Dianne Hubbard of the Legal Assistance Centre (LAC) explained that “the difficulty of getting a divorce under the current law contributes to domestic violence, by trapping people in unhappy or violent relationships”.
Moreover, couples who choose to remain married due to the costs involved cannot resolve property issues and children are harmed in these toxic relationships.
In 2013, Judge President Petrus Damaseb described the country’s divorce law as “archaic” and stated that “a more fertile ground for violence in the family is hardly imaginable”.
He said the law was in need of urgent reform.

Currently, divorces can only be obtained at the High Court in Windhoek, and require each party to obtain a pricey lawyer and assign blame to the other.
The new law will be based on a faultless system in which parties can cite irreconcilable differences as the reason for ending their marriages. Moreover, the new law aims to reduce the need for lawyers and could include options to obtain a divorce by paper applications, instead of personal appearances at the High Court.

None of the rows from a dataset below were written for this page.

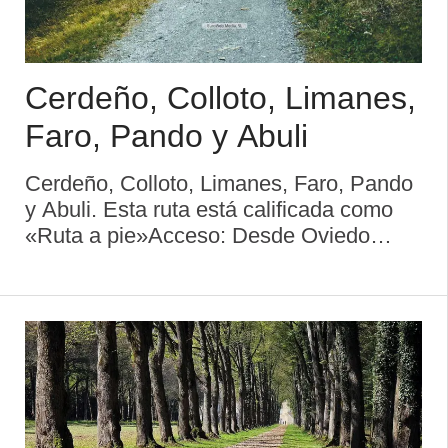
Cerdeño, Colloto, Limanes,
Faro, Pando y Abuli
Cerdeño, Colloto, Limanes, Faro, Pando
y Abuli. Esta ruta está calificada como
«Ruta a pie»Acceso: Desde Oviedo
capitalSe inicia el recorrido en Cerdeño,
siendo el final en AbuliItinerario: Cerdeño
- Colloto - Limanes - Faro ...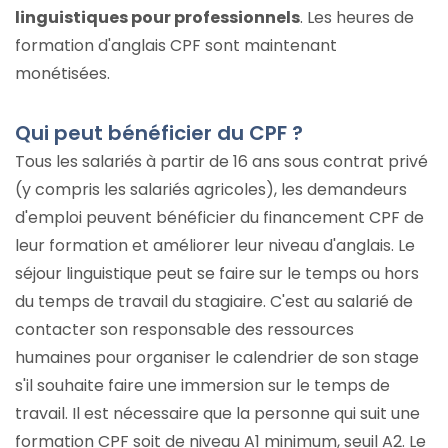
linguistiques pour professionnels
. Les heures de
formation d'anglais CPF sont maintenant
monétisées.
Qui peut bénéficier du CPF ?
Tous les salariés à partir de 16 ans sous contrat privé
(y compris les salariés agricoles), les demandeurs
d'emploi peuvent bénéficier du financement CPF de
leur formation et améliorer leur niveau d'anglais. Le
séjour linguistique peut se faire sur le temps ou hors
du temps de travail du stagiaire. C'est au salarié de
contacter son responsable des ressources
humaines pour organiser le calendrier de son stage
s'il souhaite faire une immersion sur le temps de
travail. Il est nécessaire que la personne qui suit une
formation CPF soit de niveau A1 minimum, seuil A2. Le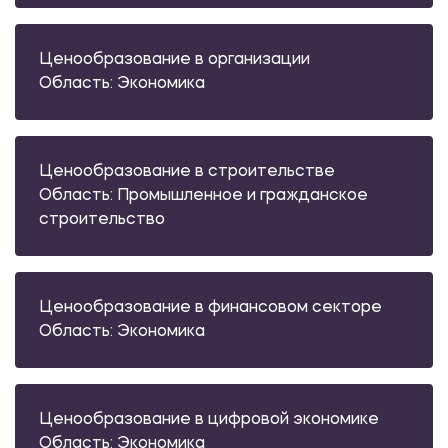
Ценообразование в организации
Область: Экономика
Ценообразование в строительстве
Область: Промышленное и гражданское
строительство
Ценообразование в финансовом секторе
Область: Экономика
Ценообразование в цифровой экономике
Область: Экономика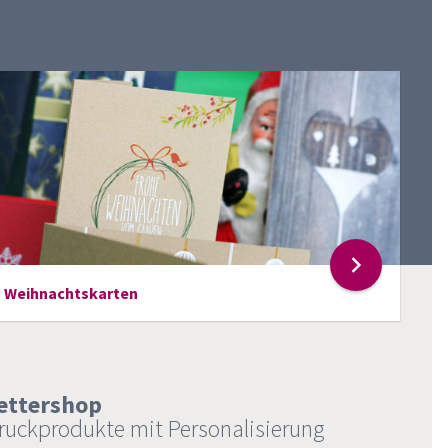
Weihnachtskarten
ettershop
ruckprodukte mit Personalisierung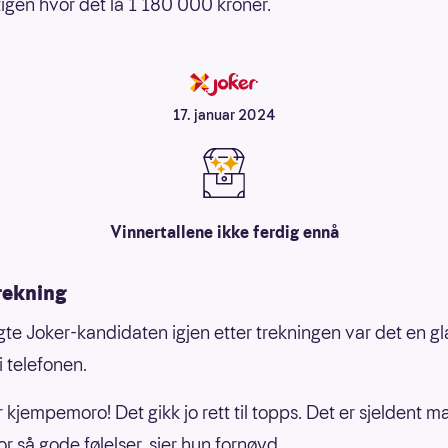
igen hvor det lå 1 180 000 kroner.
17. januar 2024
Vinnertallene ikke ferdig ennå
rekning
ngte Joker-kandidaten igjen etter trekningen var det en g
 telefonen.
 kjempemoro! Det gikk jo rett til topps. Det er sjeldent m
or så gode følelser, sier hun fornøyd.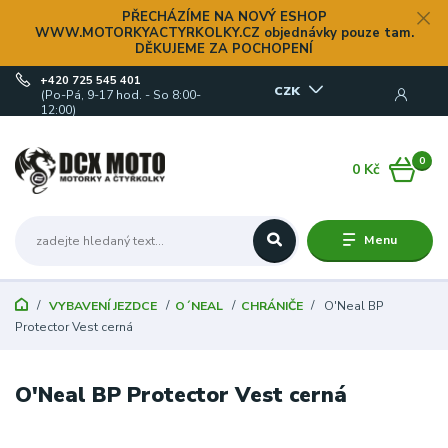
PŘECHÁZÍME NA NOVÝ ESHOP
WWW.MOTORKYACTYRKOLKY.CZ objednávky pouze tam.
DĚKUJEME ZA POCHOPENÍ
+420 725 545 401
CZK
(Po-Pá, 9-17 hod. - So 8:00-
12:00)
0
0 Kč
Menu
VYBAVENÍ JEZDCE
O´NEAL
CHRÁNIČE
O'Neal BP
Protector Vest cerná
O'Neal BP Protector Vest cerná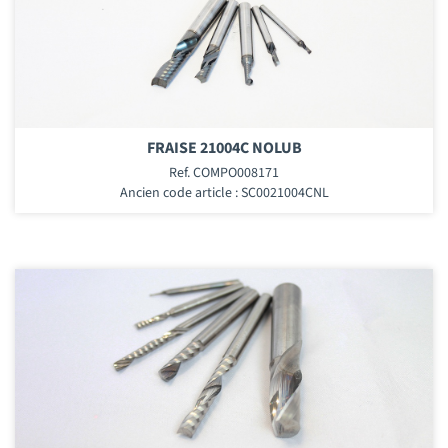
FRAISE 21004C NOLUB
Ref. COMPO008171
Ancien code article : SC0021004CNL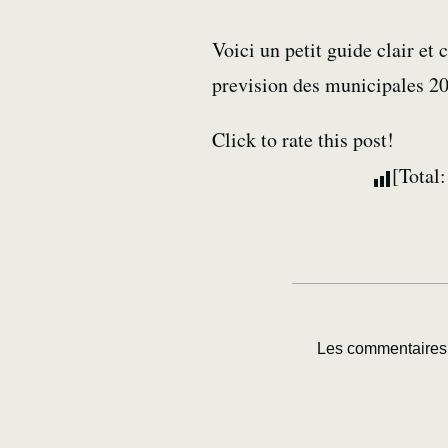
Voici un petit guide clair et
prevision des municipales 2
Click to rate this post!
[Total
Les commentaires 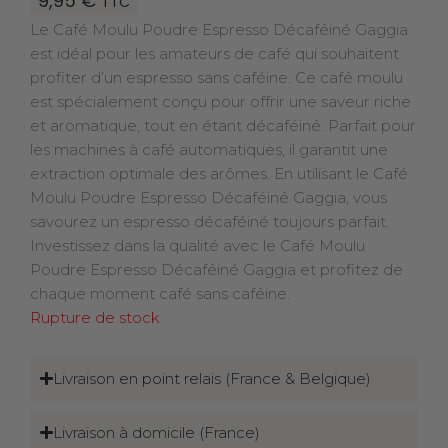
9,95
€
TTC
Le Café Moulu Poudre Espresso Décaféiné Gaggia
est idéal pour les amateurs de café qui souhaitent
profiter d’un espresso sans caféine. Ce café moulu
est spécialement conçu pour offrir une saveur riche
et aromatique, tout en étant décaféiné. Parfait pour
les machines à café automatiques, il garantit une
extraction optimale des arômes. En utilisant le Café
Moulu Poudre Espresso Décaféiné Gaggia, vous
savourez un espresso décaféiné toujours parfait.
Investissez dans la qualité avec le Café Moulu
Poudre Espresso Décaféiné Gaggia et profitez de
chaque moment café sans caféine.
Rupture de stock
Livraison en point relais (France & Belgique)
Livraison à domicile (France)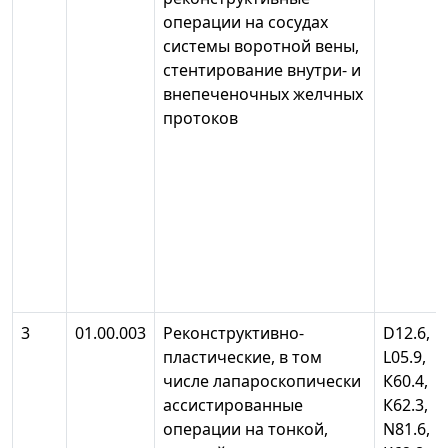
операции на сосудах
системы воротной вены,
стентирование внутри- и
внепеченочных желчных
протоков
3
01.00.003
Реконструктивно-
D12.6,
пластические, в том
L05.9,
числе лапароскопически
К60.4,
ассистированные
К62.3,
операции на тонкой,
N81.6,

Currently, uncontested divorces in Namibia have a starting price of at least N$10 000 and N$13 000, but the price can rise quickly during contested and drawn-out divorces.
The justice ministry recently explained that although the divorce bill has received cabinet approval in principle, it still requires the approval of the Cabinet Committee on Legislation (CCL).
“Internal consultations are still taking place between the justice ministry and the Office of the Judiciary before further public consultations can be conducted to ensure that the bill is practical and meets the objectives of creating an easy, cost-effective court process.”

Dusting off laws
Apart from reforms to Namibia’s rape, domestic violence and divorce laws, the justice ministry is also working on a uniform matrimonial property regime bill, which the ministry intends to table in the National Assembly in June this year.
According to the LAC, this bill would “remove persisting racial discrimination in the rules on marital property regimes. Under the current law - the Native Administration Proclamation 15 from 1928 - which remains in force, there is one default regime for black people in certain sections of the country and another default regime for everyone else.”
The bill would make in community of property the default regime for everyone who enters into a civil marriage.
The justice ministry advised that the marriage bill is also approved in principle by cabinet (in 2019) and was subsequently approved by the CCL in October 2020.
Final changes have been made to the bill and the justice ministry intends to table it at the NA in June 2021.
A civil registration bill has also been submitted to the CCL for approval, the justice ministry confirmed. “It is also making satisfactory progress in line with the law-making process.”
This bill will make it easier for single parents of either gender to register the birth of their children, and will also assist children whose parents lack documentation and who might otherwise be stateless.